Sistem Berbasis Data Penunjang Kinerja WAMI

Semua terjawab setelah adanya perbicangan panjang dengan salah satu Lembaga Manajeman Kolektif (LMK) yaitu Wahana Musik Indonesia atau WAMI.
Ya, WAMI adalah salah satu LMK dengan jumlah anggota pemberi kuasa terbanyak. Tentu kinerja mereka juga perlu kerja keras. Lalu bagaimana mereka melakukan pengkolektifan karya-karya dari para anggotanya?
Robert Mulyarahardja, Head of Corporate Communications & Membership WAMI menjelaskan skemanya. Ternyata, sejak akhir 2024 WAMI telah menggunakan sistem berbasis data yang baru bernama Atlas.
"Jadi itu sebenarnya dia adalah sebuah sistem informasi sebenarnya. Jadi dimana kita bassicly masukkin semua data-data dari data lagu, data komposer, gitu kan ya, termasuk kalau kita bicara lagu itu kan artinya satu lagu pemiliknya bisa banyak. Jadi artinya pembagiannya seperti apa, itu semua kita taruh ke dalam database tersebut," jelas Robert di kantor WAMI, kawasan Pancoran, Jakarta Selatan, Jumat (18/7/2025).
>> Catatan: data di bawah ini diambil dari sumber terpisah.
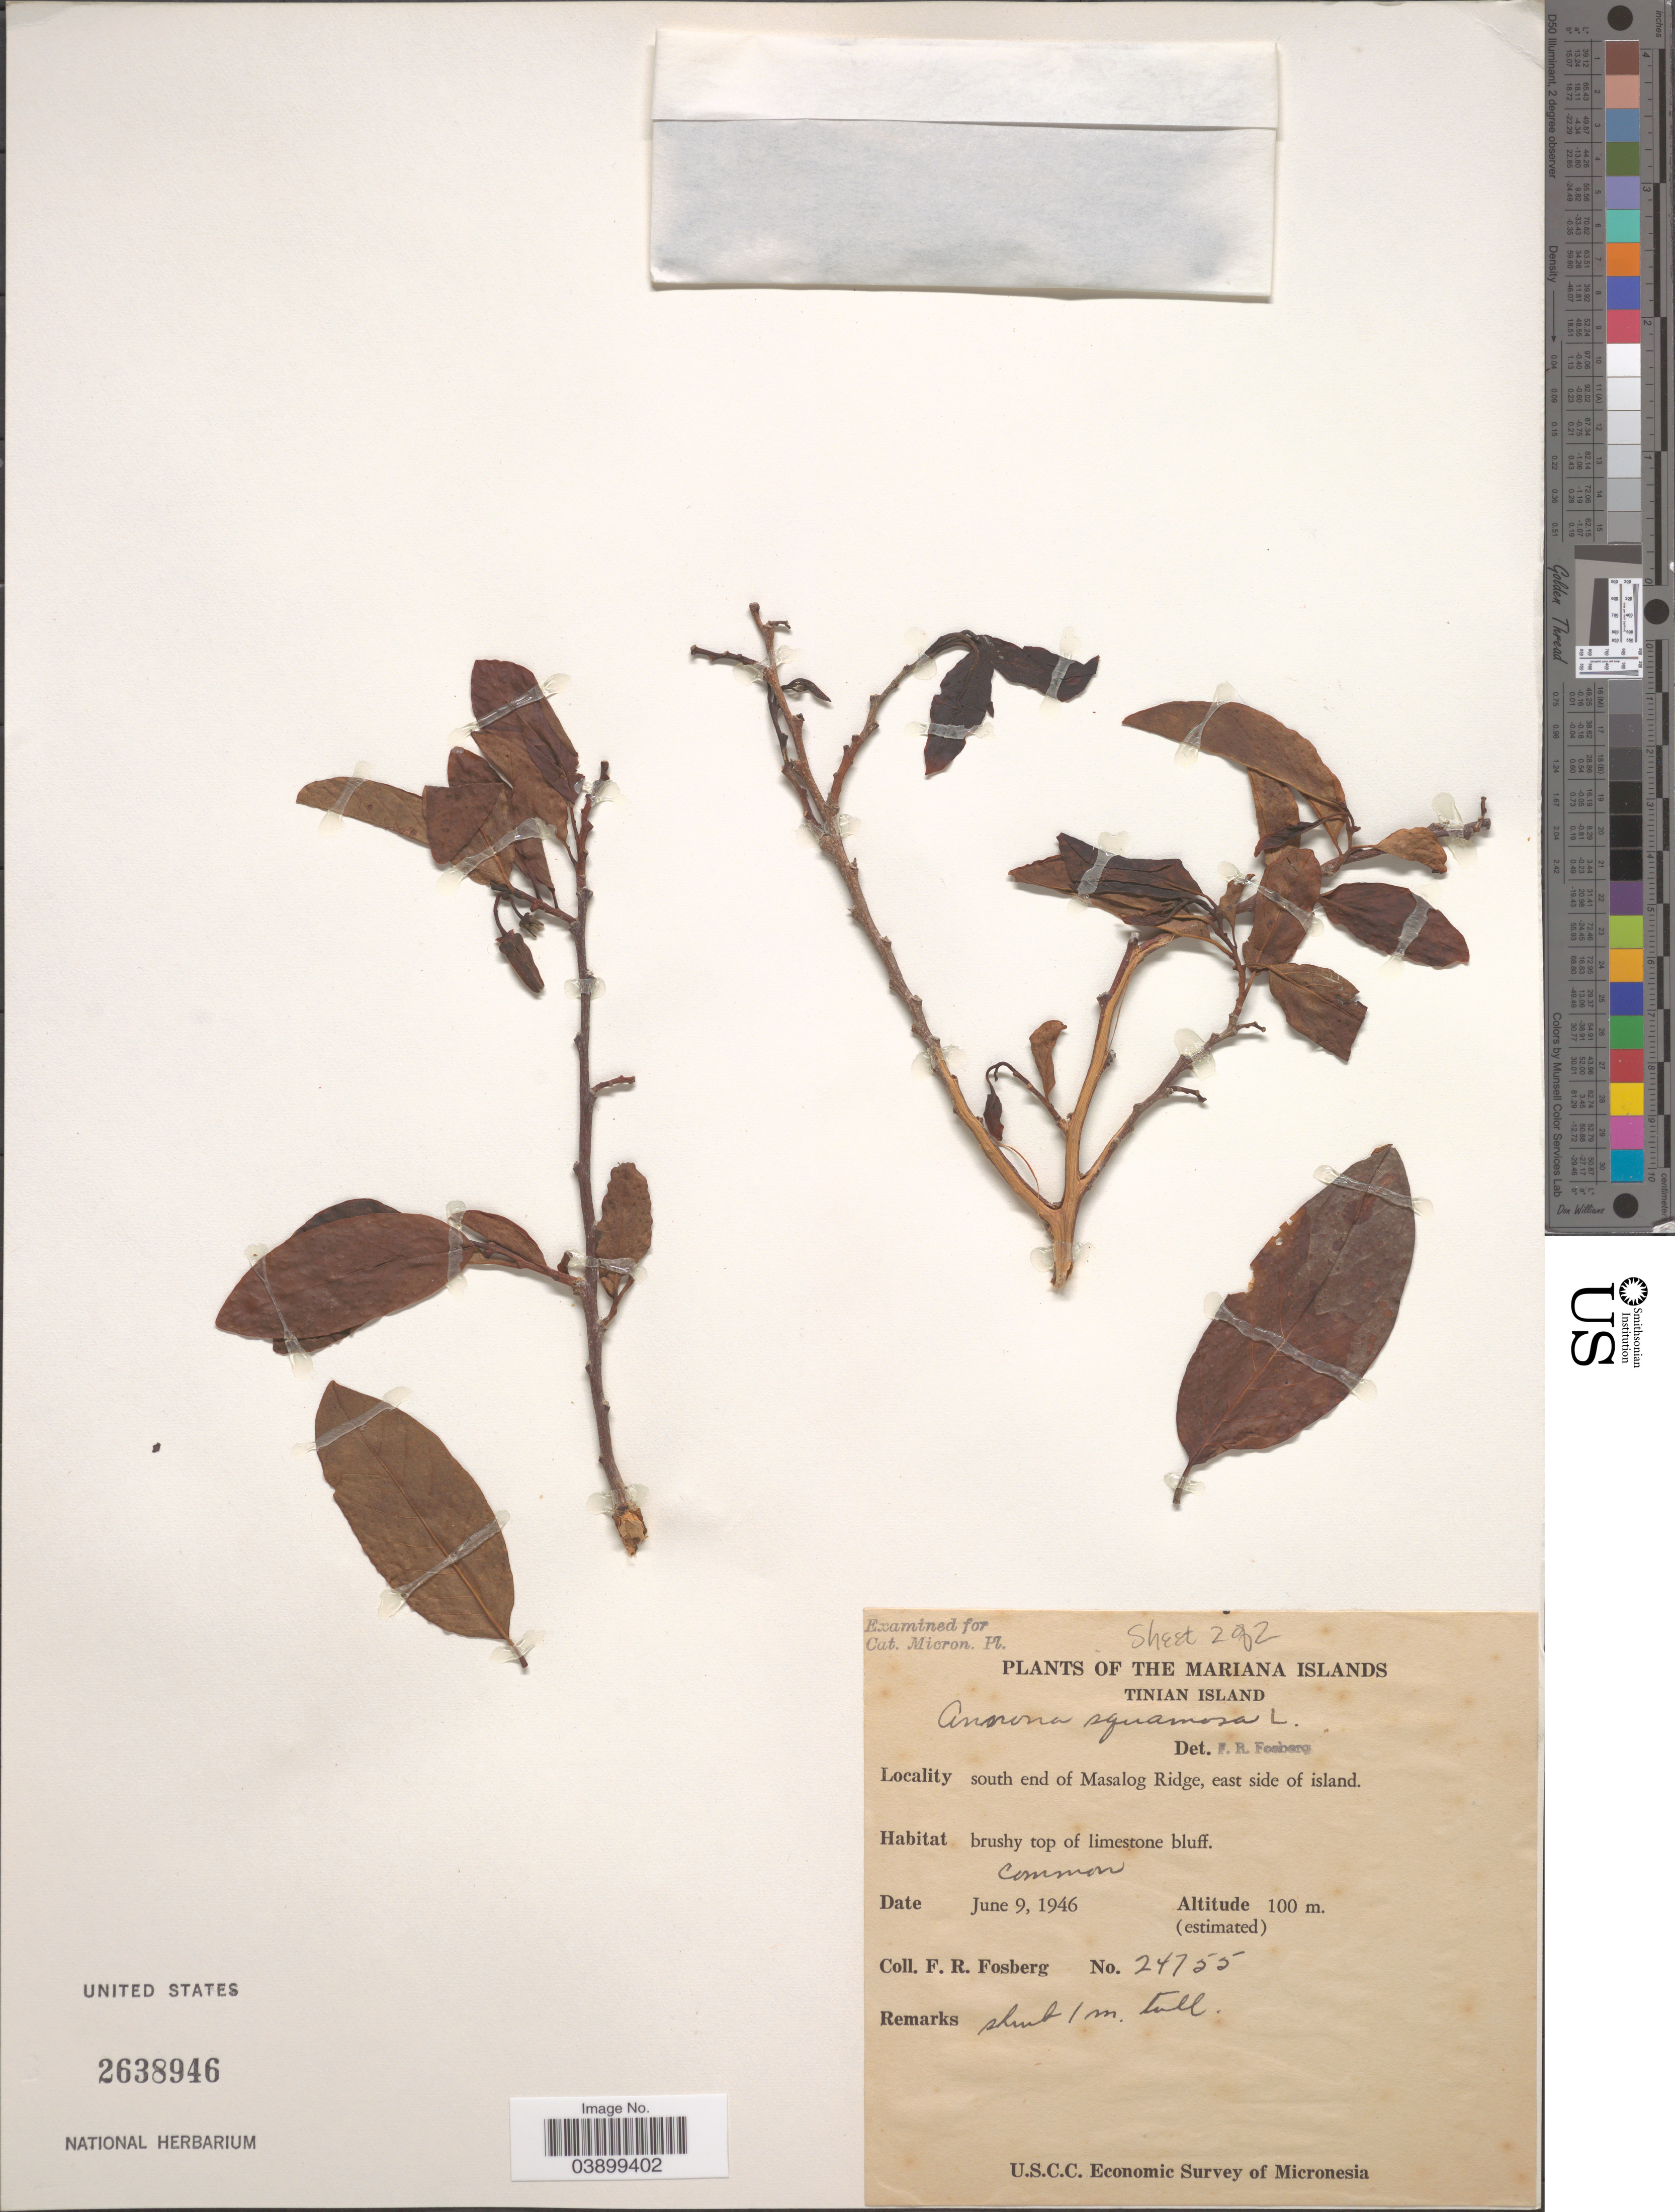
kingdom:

Dalam sistem Atlas, terdapat lebih dari 250 juta lagu dengan data yang lengkap. Lagu-lagu itu adalah milik anggota yang memberikan kuasa pada WAMI untuk mengolah royaltinya.
Singkatnya, pada Atlas juga terdapat penjelasan pembagian royalti jika ada lagu yang diciptakan lebih dari satu komposer. Hal ini memudahkan WAMI dalam membagi royalti dalam tiga periode yang sekarang dilakukan.
"Jadi misalkan dari satu lagu itu dapat 100-lah let's say, dan kemudian pembagiannya 50:50, berarti ya komposer A mendapat 50, komposer B dapat 50. Jadi kurang lebih konsepnya seperti itu," lanjutnya.
Gak sampai di situ saja, data lengkap berupa penggunaan lagu dari live performing, pada digital streaming platform dan siaran di restoran dan yang lainnya akan tertera dalam Atlas. Para anggota bisa mengakses dan mengetahui secara gamblang regulasi royalti dan kepopuleran lagu mereka sepanjang tergabung dengan WAMI.
Laporan mengenai distribusi royalti pada tiga tahap setiap bulannya juga akan dijabarkan di Atlas.
Menariknya, sistem data Atlas ini adalah hasil kerjasama WAMI dengan salah satu penyedia teknologi. Tapi sepenuhnya hak atas kepemilikan Atlas dipegang oleh WAMI.
Perihal kerahasiaan, Atlas hanya bisa diakses oleh para anggota yang tergabung oleh WAMI, sehingga minim adanya kebocoran.
"Mungkin perlu ditegaskan juga, database ini kan sebenarnya milik anggota ya, jadi database ini bisa kita pegang karena kita mendapat mandat tertulis dari anggota untuk 'nih data lagu saya, silahkan dikelola'. Jadi artinya itu sebenarnya informasi rahasia, yang gak bisa kita bagikan di sini. Tapi ini purely base on tadi, yang mandat dari anggota kita yang jumlahnya sudah 250 juta lagu," tutur Robert.
Atlas kini seakan menjadi jawaban atas pertanyaan publik atau bahkan para komposer mengenai sistem kerja WAMI dalam pengkolektifan.
Banyak orang pun penasaran dan perlu edukasi lebih lanjut mengenai regulasi pengkolektifan ini. Sebab, isu liar mulai meneror dan mempertanyakan kredibilitas LMK maupun LMKN.
Namun yang menjadi pertanyaan besar, selama ini WAMI melakukan pengkolektifan dengan metode apa sebelum adanya Atlas?
"Jadi sebelum itu kita proses membangun sistemnya dulu tuh. Nah pararel untuk membangun sistem nya tersebut itu kita menggunakan sistem lain, pada waktu itu kita menggunakan sistem yang namanya Diva. Ini sebenarnya sistem yang dikembangkan sama LMK di Hongkong. Jadi kita ibaratnya menyewa lah sistem untuk kita pakai mengelola data tersebut," papar Robert.